What’s Coming: The Roadmap

The AVA roadmap is ambitious. Near-term targets include speculative LLM inference — beginning inference as soon as a partial STT transcript is stable, potentially saving 300–1,500ms of latency per turn. A real-time call dashboard with live visualization of active calls is planned, as is voice biometrics for authentication. The team is also targeting streaming latency below 500ms end-to-end for future releases.

On the outbound side, the dialer is moving from alpha toward production hardening: DNC list enforcement, retry automation with outcome classification, and resilience improvements are all active development areas. The project encourages operator contributions, noting that telephony expertise is rare among developers — and that AVA’s own AI assistant can write the code if you describe what you need.

Why It Matters

The managed AI voice agent market is dominated by a handful of vendors who charge per-minute fees and require audio to flow through their cloud infrastructure. For many organizations — particularly those in healthcare, finance, legal, or government — this model is untenable.
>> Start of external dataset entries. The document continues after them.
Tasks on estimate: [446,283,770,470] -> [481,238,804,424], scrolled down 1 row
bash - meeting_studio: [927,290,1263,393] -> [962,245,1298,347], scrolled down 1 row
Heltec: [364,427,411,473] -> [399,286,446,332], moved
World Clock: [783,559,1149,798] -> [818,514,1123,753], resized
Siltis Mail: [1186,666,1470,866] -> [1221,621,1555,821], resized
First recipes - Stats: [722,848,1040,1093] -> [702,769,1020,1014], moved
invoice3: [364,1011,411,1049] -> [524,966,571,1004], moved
Privacy regulations, compliance requirements, and simple cost economics push against cloud-first voice AI.

AVA fills this gap in a way no commercial vendor currently does: a full-stack, production-ready AI voice agent that runs entirely on your own hardware, with no vendor dependency and no per-minute fees beyond the compute you already own. That it integrates natively with Asterisk — rather than requiring a rip-and-replace of existing telephony infrastructure — makes it uniquely accessible to the enormous installed base of Asterisk operators worldwide.

For healthcare, finance, and government operators constrained by data residency requirements, AVA’s fully local mode may be the only compliant path to AI voice capability.

AVA v6.4.2 is available now on GitHub under the MIT license. Documentation, installation guides, and the interactive setup wizard are included in the repository. The project welcomes contributions from telephony operators, with a contributor guide specifically written for those who have never used GitHub before.